A quick update: After six weeks of progressively worse disability, I switched medication on October 26th to a different antibiotic. Within two days I was feeling as good as I had last august! Mostly, the change has stuck.
From the worst six weeks in a year, if not ever, to a relative high, I’ve been buffeted around by this illness so much that I can’t seem to keep up. One week, I’m researching what it takes to qualify as disabled (ok I had an ulterior motive — I was hoping I could bring my dog back to be with me as an assistance dog — she’s been staying with my parents because I don’t have time to exercise her and she could come to work with me and get exercise on the way in if she qualified as an assistance dog to someone with a disability). Another week I’m back to normal but afraid to write about it because after all how do I know it will last? I have a list of post topics developing, each out of date before I ever get to it. And another list that I just haven’t had the energy to write (don’t worry, they’ll get up here eventually).

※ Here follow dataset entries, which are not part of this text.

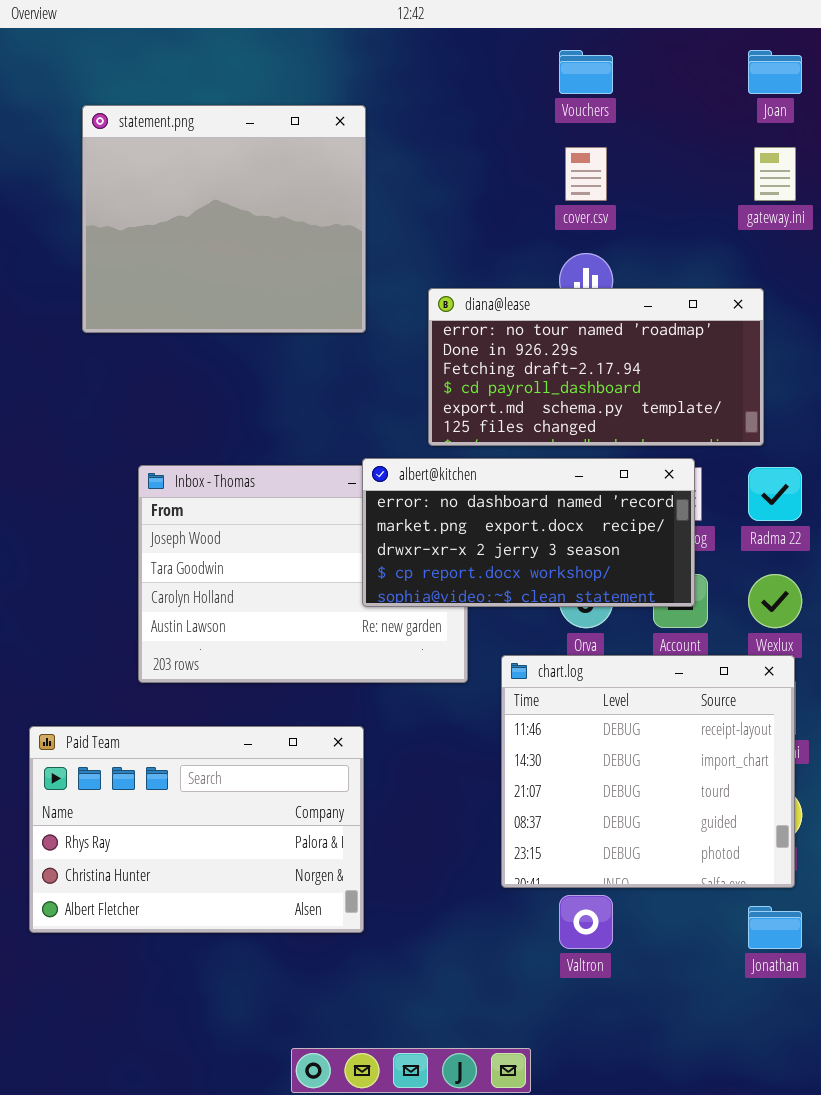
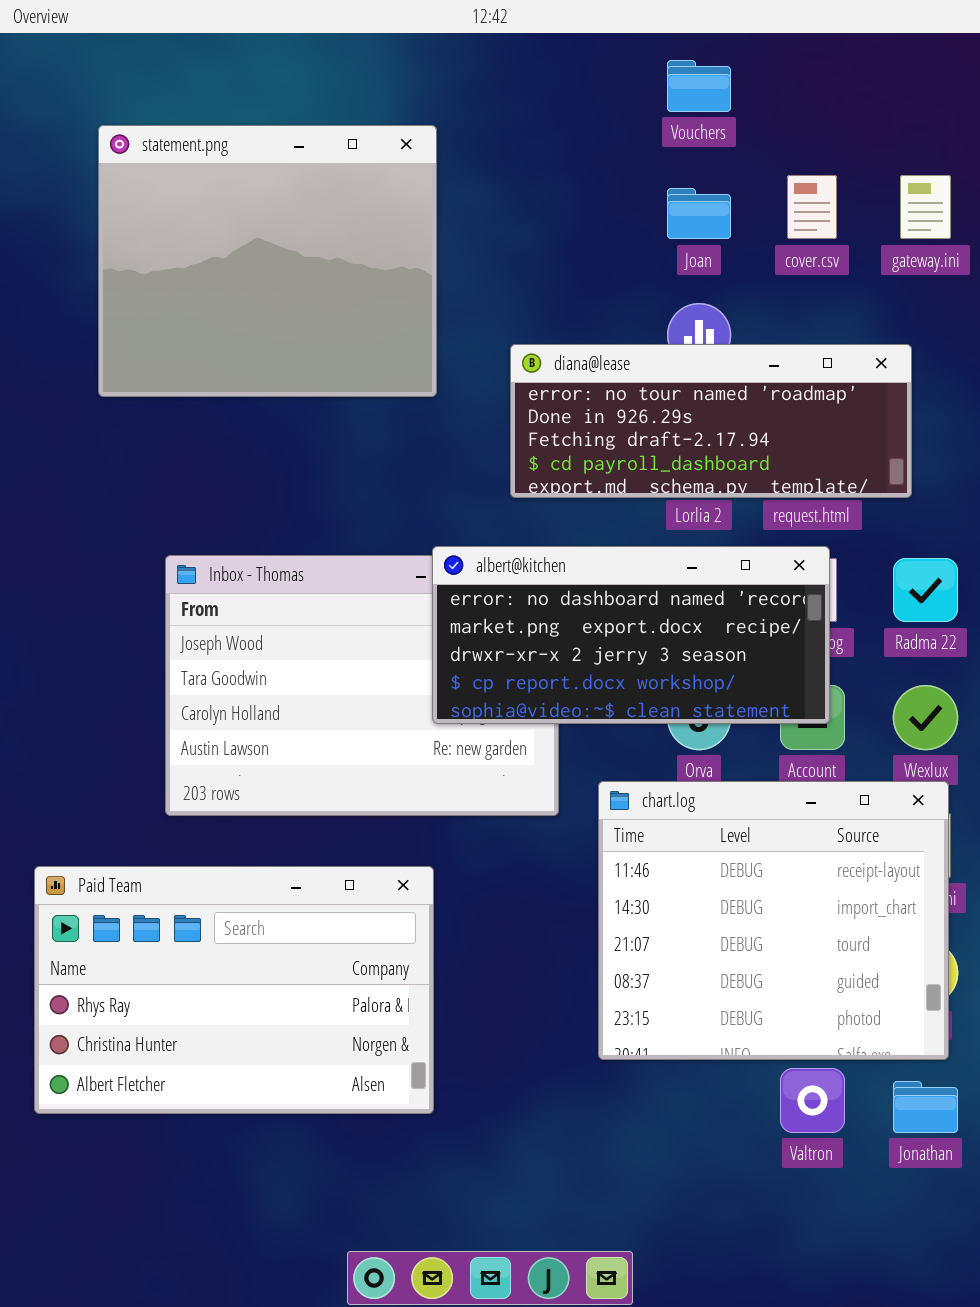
Joan: [748,50,802,94] -> [667,188,731,239], moved
cover.csv: [565,147,607,201] -> [787,175,837,239], moved
diana@lease: [428,288,764,446] -> [510,344,912,498], resized
Valtron: [559,895,613,949] -> [780,1068,845,1133], moved

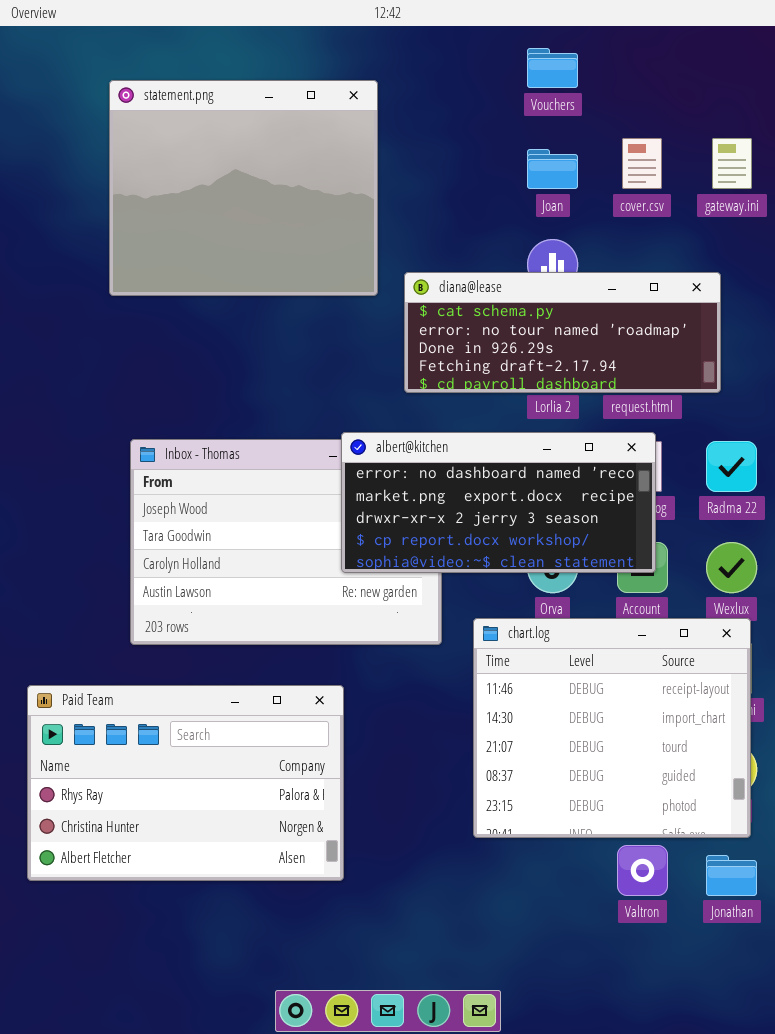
statement.png: [98,125,437,397] -> [109,80,378,296], moved
diana@lease: [510,344,912,498] -> [404,272,721,393], scrolled up 1 row

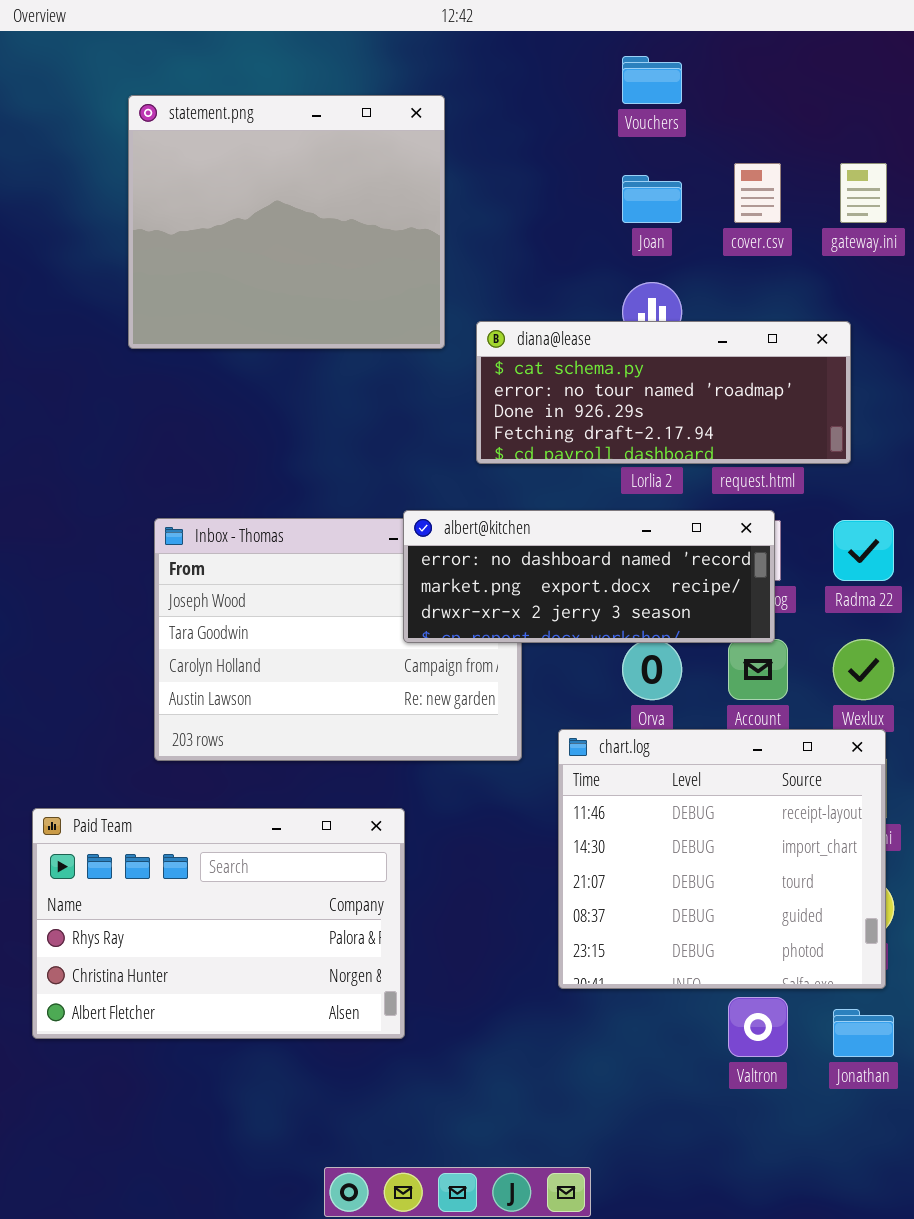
albert@kitchen: [341,432,656,573] -> [403,510,775,643], resized

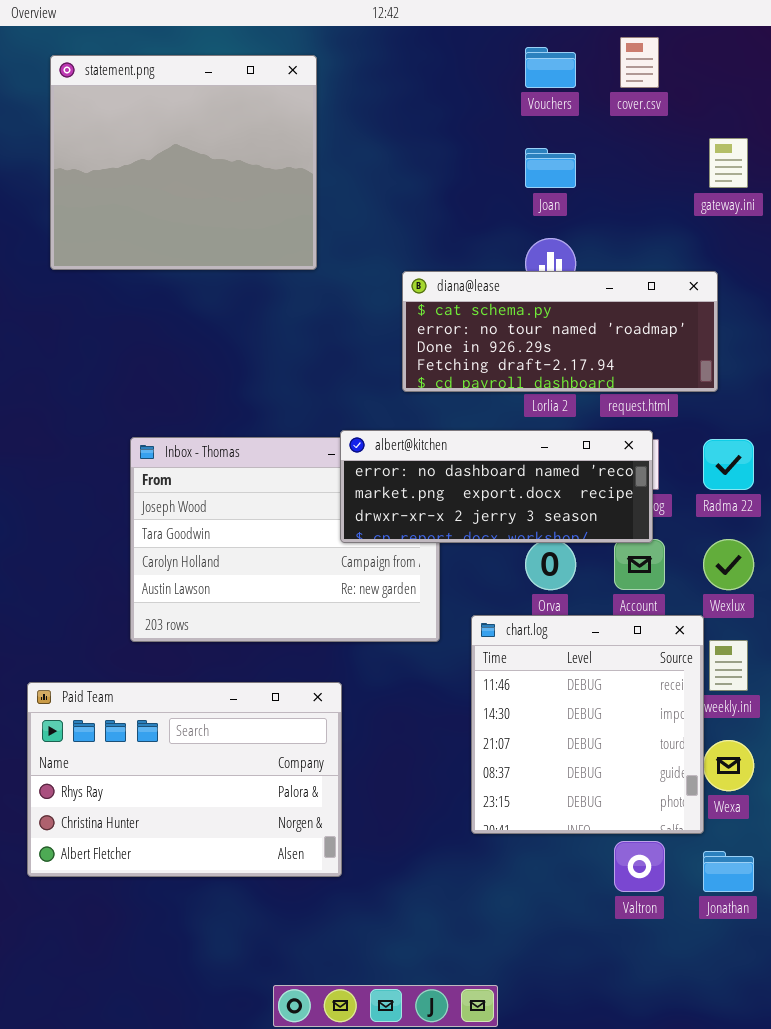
statement.png: [128,95,445,349] -> [50,55,317,270], moved
cover.csv: [734,163,781,223] -> [620,37,659,88], moved
chart.log: [558,729,886,989] -> [471,615,704,834], resized

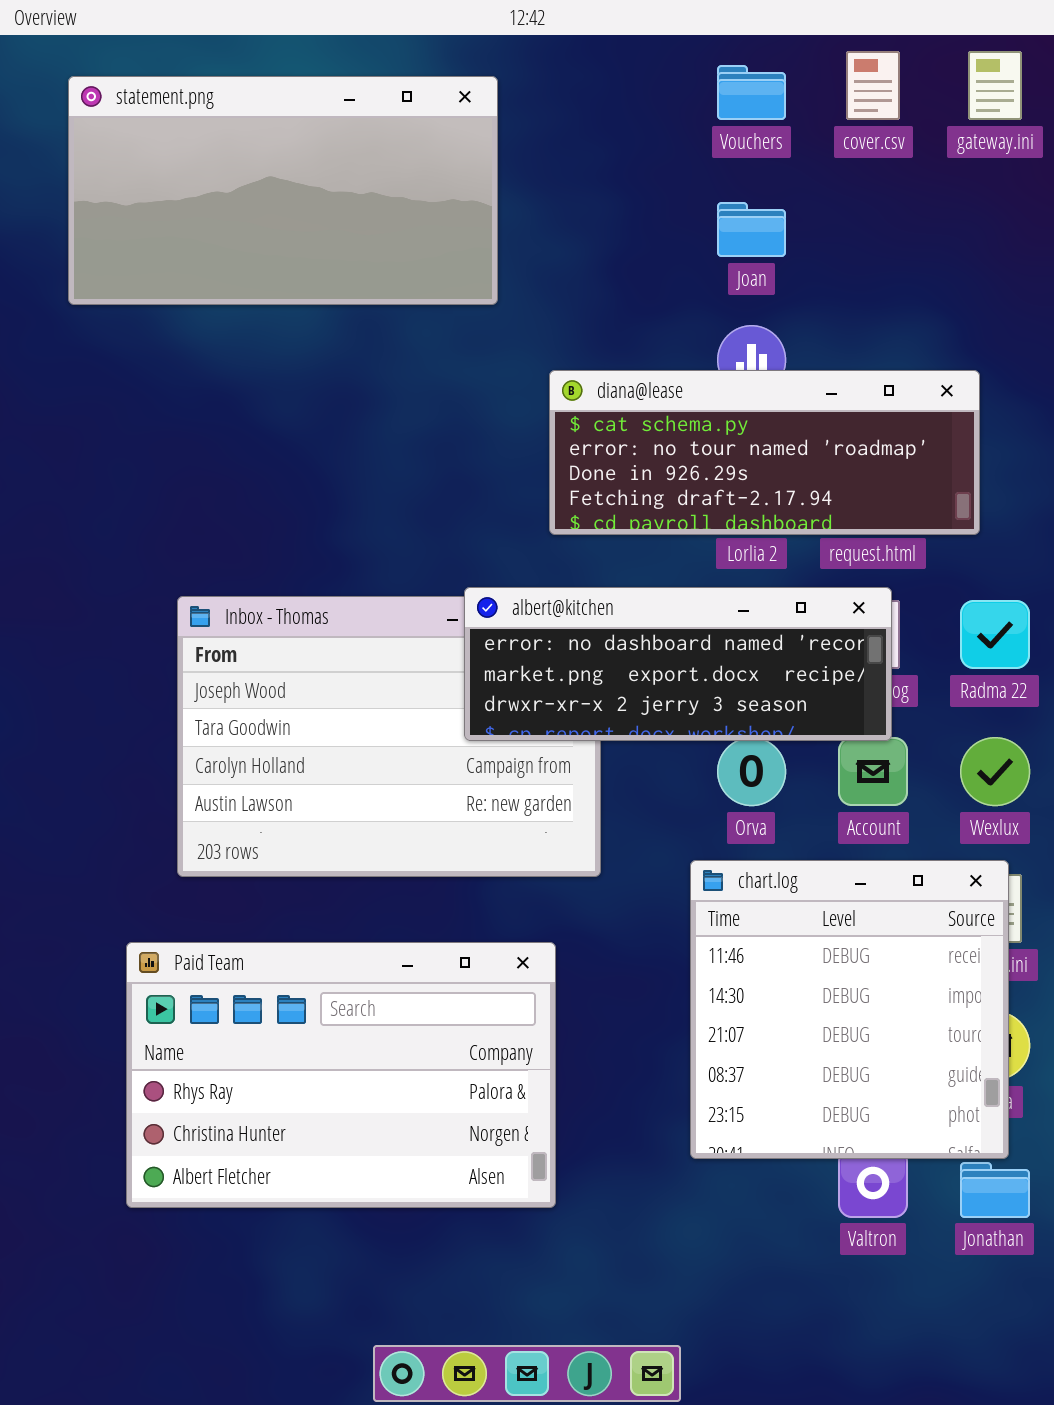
statement.png: [50,55,317,270] -> [68,76,498,305], resized
gateway.ini: [709,138,748,188] -> [968,51,1022,120], moved
chart.log: [471,615,704,834] -> [690,860,1009,1159], moved
Paid Team: [27,682,342,877] -> [126,942,556,1208], moved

But today’s topic is how to ride the highs and lows. When the symptoms of Sep/Oct lifted, I was ecstatic. Every day felt like a gift, each moment of energy an opportunity. I don’t wake up with a headache anymore, I have the energy to exercise again (like a switch was turned, I don’t even seem to need to build up my stamina), I can concentrate and write, don’t need to nap, …. The change seemed real not just to me but to those around me — people would look at my face and say, “Oh Jen, you’re feeling better!” Even so, one friend cautioned me that if I let my spirits rise to high, I’d have further to fall, while my husband simply could not allow himself to share my joy after only a day, or two, or a week. Are they right? Partly…
It’s only been 1.5 weeks, and I’ve already had to acknowledge that I’m still sick. First a head cold brought back some of my symptoms — luckily neither the cold nor the symptoms were severe, but they were a reminder that this is not suddenly over. Second, sleep is still a necessity, and lots of it. One night my kids were up and needing attention for an hour, and the next morning I had to stay in bed an extra 45 minutes before my morning flare faded. Third, I discovered yesterday that heat causes a flare up, and I’m still recovering. At work, a room with heating problems was overheated. 20 minutes into the meeting my light sensitivity increased, 30 minutes in I was resting my head on any available surface, 10 minutes later I finally realized what has happening and left … only to collapse, rest, and rest some more for the rest of the day. This morning things seemed better but now it’s lunch time and my pain, lymph nodes, and headaches are all plaguing me. Once again a nap is needed by mid day.
Either these problems are a sign of the long and bumpy road to healing, or they are a sign of the long and bumpy road toward accepting myself as I am. But in either case, they don’t negate the change that happened, or my joy in it, or the value of my ability to believe, once again, that I could get better. If they are, in fact, the signal to another downturn, I will most certainly be sad and angry, but part of me will also know that I have more strength than I ever believed before, that I can ride it out again, that there is hope that it will end. Whether I define healing as reaching spiritual equilibrium or in terms of physical achievement, the road to healing requires that I accept them.
Either the recent highs are a sign of healing, or they are a brief opportunity to rest and restore myself along the way to accepting what I have. They don’t negate the negatives, but the joy, happiness, and energy they bring me are in themselves a sort of medicine. I will revel in them while I can, I will ride them to their conclusion, and I will remember them when I need their warmth. Whether I define healing as reaching spiritual equilibrium or in terms of physical achievement, the road to healing benefits when I accept them.